Stargate made a name for itself back in 1994 by crossing science fiction space adventure with ancient mythology. In the movie (and later the TV series) the people of the planet Abydos were descended from ancient Egyptians, transplanted through the Stargate by evil aliens to work as slaves.
To add a dose of realism to this fantastical story, Stargate director Roland Emmerich and writer-producer Dean Devlin called upon ancient linguist Stuart Tyson Smith — professor of anthropology at the University of California Santa Barbara. He helped to develop the Abydonian language and coached the actors on some authentic pronunciation. (Smith also returned for the 2018 Web series Stargate Origins.)
“Ancient Egyptian hieroglphs, even though they look like picture writing, are actually primarily phonetic,” Smith explains.

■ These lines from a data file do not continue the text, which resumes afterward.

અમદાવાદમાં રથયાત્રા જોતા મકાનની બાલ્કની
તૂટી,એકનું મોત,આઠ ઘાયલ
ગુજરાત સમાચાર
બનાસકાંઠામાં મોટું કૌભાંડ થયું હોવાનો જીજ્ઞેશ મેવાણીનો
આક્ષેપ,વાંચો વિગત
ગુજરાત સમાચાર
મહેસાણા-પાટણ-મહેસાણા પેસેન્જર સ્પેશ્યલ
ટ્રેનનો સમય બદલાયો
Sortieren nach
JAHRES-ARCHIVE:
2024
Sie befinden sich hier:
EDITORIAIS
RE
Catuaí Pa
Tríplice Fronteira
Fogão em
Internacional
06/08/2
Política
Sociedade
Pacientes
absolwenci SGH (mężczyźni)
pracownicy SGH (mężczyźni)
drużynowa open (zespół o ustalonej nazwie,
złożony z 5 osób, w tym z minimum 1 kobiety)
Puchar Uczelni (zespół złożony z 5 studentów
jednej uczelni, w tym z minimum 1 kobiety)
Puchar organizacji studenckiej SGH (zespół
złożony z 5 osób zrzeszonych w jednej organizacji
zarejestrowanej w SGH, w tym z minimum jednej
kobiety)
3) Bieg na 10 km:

And a few of these are connected with the spelling of a word … although, as in many Semitic languages, there are no vowels to help out with pronunciation clues.

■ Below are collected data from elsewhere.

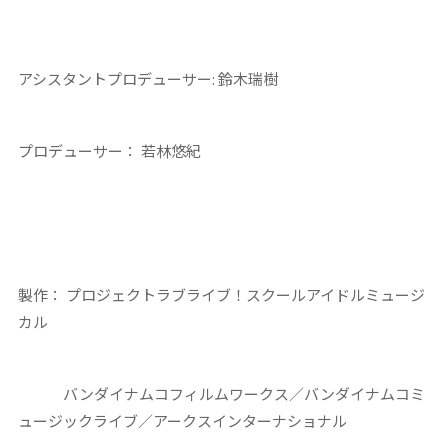
アシスタントプロデューサー: 鈴木瑞樹
プロデューサー： 若林悠紀
製作： プロジェクトラブライブ！スクールアイドルミュージ
カル
バンダイナムコフィルムワークス／バンダイナムコミ
ュージックライブ／アークスインターナショナル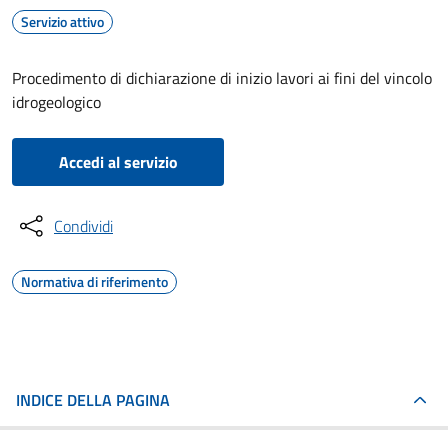
Servizio attivo
Procedimento di dichiarazione di inizio lavori ai fini del vincolo
idrogeologico
Accedi al servizio
Condividi
Normativa di riferimento
INDICE DELLA PAGINA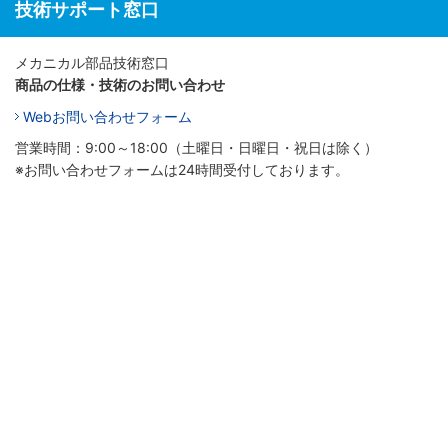
技術サポート窓口
メカニカル部品技術窓口
商品の仕様・技術のお問い合わせ
Webお問い合わせフォーム
営業時間：9:00～18:00（土曜日・日曜日・祝日は除く）
※お問い合わせフォームは24時間受付しております。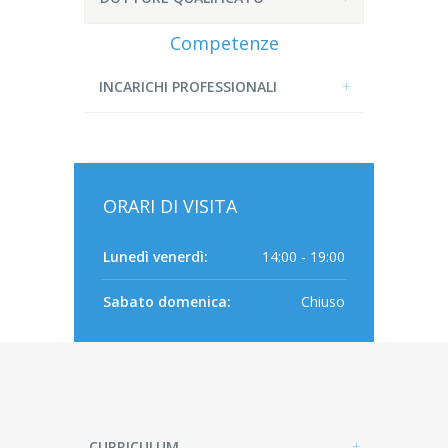
Competenze
INCARICHI PROFESSIONALI
ORARI DI VISITA
Lunedì venerdì:
14:00 - 19:00
Sabato domenica:
Chiuso
CURRICULUM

“They combine them in this very complicated system. The total number of signs is about 700 — so it’s a little tricky. The question of why they didn’t have vowels is a good one, and the thinking is [that] in a way it wasn’t really needed as much as in Indo-European languages.”

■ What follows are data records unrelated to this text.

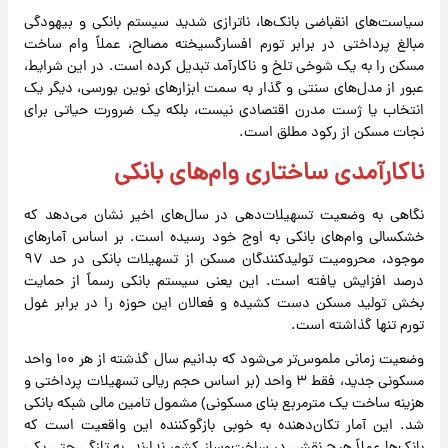
سیاست‌های انقباضی بانک‌ها، ناترازی شدید سیستم بانکی و بیهودگی
مبالغ پرداختی در برابر تورم افسارگسیخته مصالح، عملاً وام ساخت
مسکن را به یک شوخی تلخ و ناکارآمد تبدیل کرده است. در این شرایط،
عبور از مدل‌های سنتی و گذار به سمت ابزارهای نوین بورسی، دیگر یک
انتخاب یا ژست مدرن اقتصادی نیست، بلکه یک ضرورت حیاتی برای
نجات مسکن از رکود مطلق است.
ناکارآمدی ساختاری وام‌های بانکی
نگاهی به وضعیت تسهیلات‌دهی در سال‌های اخیر نشان می‌دهد که
خشکسالی وام‌های بانکی به اوج خود رسیده است. بر اساس آمارهای
موجود، محرومیت تولیدکنندگان مسکن از تسهیلات بانکی در حد ۹۷
درصد افزایش یافته است. این یعنی سیستم بانکی رسماً از حمایت
بخش تولید مسکن دست کشیده و فعالان این حوزه را در برابر غول
تورم تنها گذاشته است.
وضعیت زمانی ملموس‌تر می‌شود که بدانیم سال گذشته از هر ۱۰۰ واحد
مسکونی جدید، فقط ۳ واحد (بر اساس حجم ریالی تسهیلات پرداختی و
هزینه ساخت یک مترمربع بنای مسکونی) مشمول تامین مالی شبکه بانکی
شد. این آمار تکان‌دهنده به خوبی بازگوکننده این واقعیت است که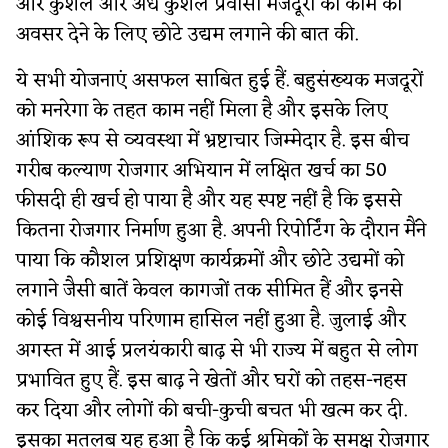
और कुशल और अर्ध कुशल प्रवासी मजदूरों को काम का
अवसर देने के लिए छोटे उद्यम लगाने की बात की.
ये सभी योजनाएं असफल साबित हुई हैं. बहुसंख्यक मजदूरों
को मनरेगा के तहत काम नहीं मिला है और इसके लिए
आंशिक रूप से व्यवस्था में भ्रष्टाचार जिम्मेदार है. इस बीच
गरीब कल्याण रोजगार अभियान में लक्षित खर्च का 50
फीसदी ही खर्च हो पाया है और यह स्पष्ट नहीं है कि इससे
कितना रोजगार निर्माण हुआ है. अपनी रिपोर्टिंग के दौरान मैंने
पाया कि कौशल प्रशिक्षण कार्यक्रमों और छोटे उद्यमों को
लगाने जैसी बातें केवल कागजों तक सीमित हैं और इनसे
कोई विश्वसनीय परिणाम हासिल नहीं हुआ है. जुलाई और
अगस्त में आई प्रलयंकारी बाढ़ से भी राज्य में बहुत से लोग
प्रभावित हुए हैं. इस बाढ़ ने खेतों और घरों को तहस-नहस
कर दिया और लोगों की बची-कुची बचत भी खत्म कर दी.
इसका मतलब यह हुआ है कि कई श्रमिकों के समक्ष रोजगार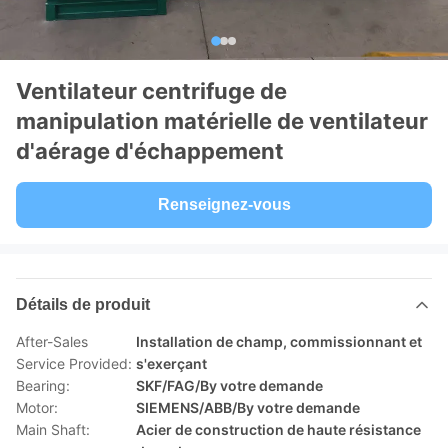
Ventilateur centrifuge de
manipulation matérielle de ventilateur
d'aérage d'échappement
Renseignez-vous
Détails de produit
After-Sales
Installation de champ, commissionnant et
Service Provided:
s'exerçant
Bearing:
SKF/FAG/By votre demande
Motor:
SIEMENS/ABB/By votre demande
Main Shaft:
Acier de construction de haute résistance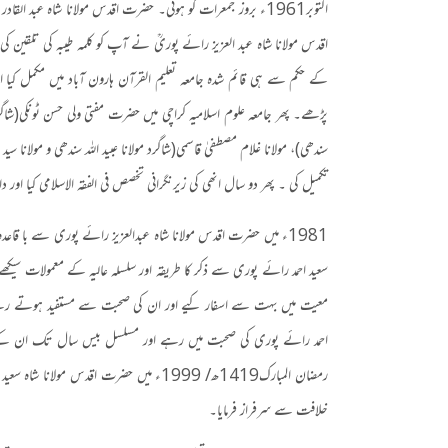
اکتوبر
1961
ء بروز جمعرات کو ہوئی۔ حضرت اقدس مولانا شاہ عبد القادر
اقدس مولانا شاہ عبد العزیز رائے پوریؒ نے آپ کو کلمہ طیبہ کی تلقین 
کے حکم سے ہی قائم شدہ جامعہ تعلیم القرآن ہارون آباد میں مکمل کیا
پڑھے۔ پھر جامعہ علوم اسلامیہ کراچی میں حضرت مفتی ولی حسن ٹونکی
(
شاگر
سندھی
)
، مولانا غلام مصطفیٰ قاسمی
(
شاگرد مولانا عبید اللہ سندھی و مولانا سید 
تکمیل کی ۔ پھر دو سال انھی کی زیرنگرانی تخصص فی الفقہ الاسلامی کیا اور دار 
1981
ء میں حضرت اقدس مولانا شاہ عبدالعزیز رائے پوری سے با قا
سعید احمد رائے پوری سے ذکر کا طریقہ اور سلسلہ عالیہ کے معمولات سیکھے۔
معیت میں بہت سے اسفار کیے اور ان کی صحبت سے مستفید ہوتے ر
احمد رائے پوری کی صحبت میں رہے اور مسلسل بیس سال تک ان کے سا
رمضان المبارک
1419
ھ
/ 1999
ء میں حضرت اقدس مولانا شاہ سعید 
خلافت سے سرفراز فرمایا۔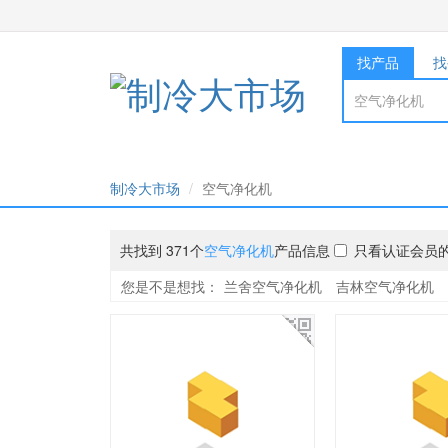
找产品
找
制冷大市场
空气净化机
共找到 371个
空气净化机
产品信息
只看认证会员
您是不是想找：
兰舍空气净化机
吉林空气净化机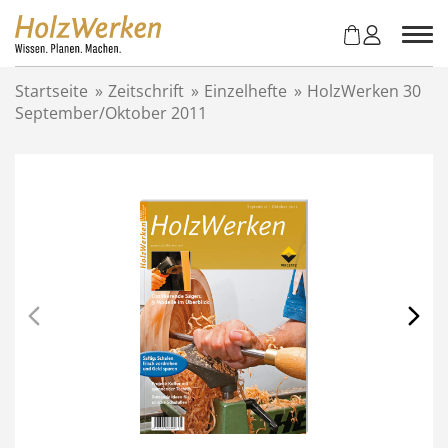
Z
u
m
I
Startseite
»
Zeitschrift
»
Einzelhefte
»
HolzWerken 30
n
September/Oktober 2011
h
a
l
t
s
p
r
i
n
g
e
n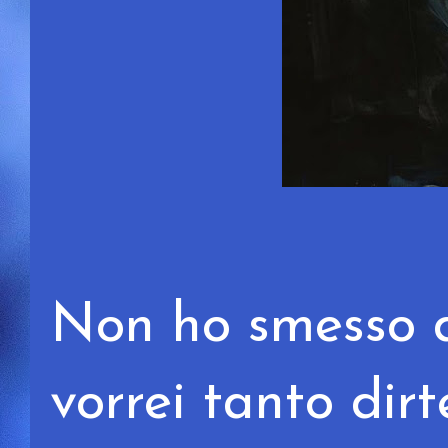
Non ho smesso d
vorrei tanto dirt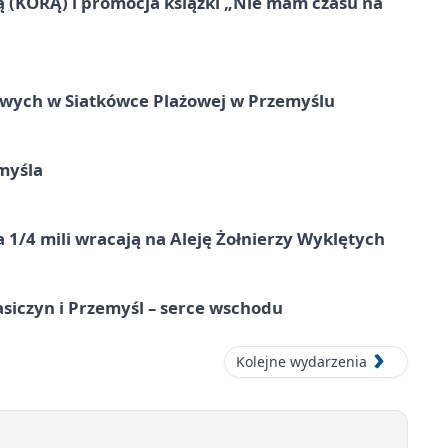
ą (KORĄ) i promocja książki „Nie mam czasu na
owych w Siatkówce Plażowej w Przemyślu
myśla
 1/4 mili wracają na Aleję Żołnierzy Wyklętych
asiczyn i Przemyśl – serce wschodu
Kolejne wydarzenia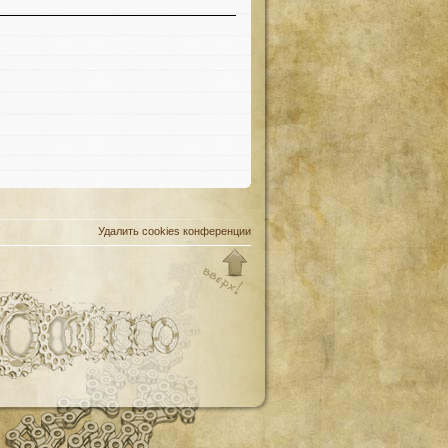
Удалить cookies конференции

In this special conversation with “Dial the Gate,” Professor Smith talks about his fascinating work as an historical consultant (he also worked on The Mummy), and just how it is that scholars know what ancient Egyptian language really sounded like.
Watch this short clip for more:
As an on-set coordinator for the cast of 1994’s Stargate, Smith taught the cast members to pronounce their Abydonian dialogue in a more authentic way. This leads, for example, to the name “REE-ou” (or “REE-ah”) rather than “Ra.”
Daniel Jackson’s (James Spader) difficulty in understanding and pronouncing the Abydonian language also featured into the movie. Although the evil sun god Ra had outlawed reading and writing on the distant planet, the Abydonian woman Sha’uri (Mili Avital) showed Jackson a cave with hidden writing on the wall — giving the two a common point of reference to begin communicating.
“For us reading ancient Egyptian, it’s a pain,” Smith said. “I would really love to have the vowels! So if you really want to understand how the language works you need to be able to reconstruct those vowels and the syllabic structure of the language, which isn’t obvious from these consonantal skeletons.”
Smith explains that Coptic helps a lot here, too: it’s a version of ancient Egyptian that survives to this day, particularly in liturgical use in the Coptic Christian churches. “So that maintained pronunciations from about the second century C.E. (when the language was written down, using a modified Greek alphabet which included vowels. And that gives us a baseline pronunciation from right at that time.”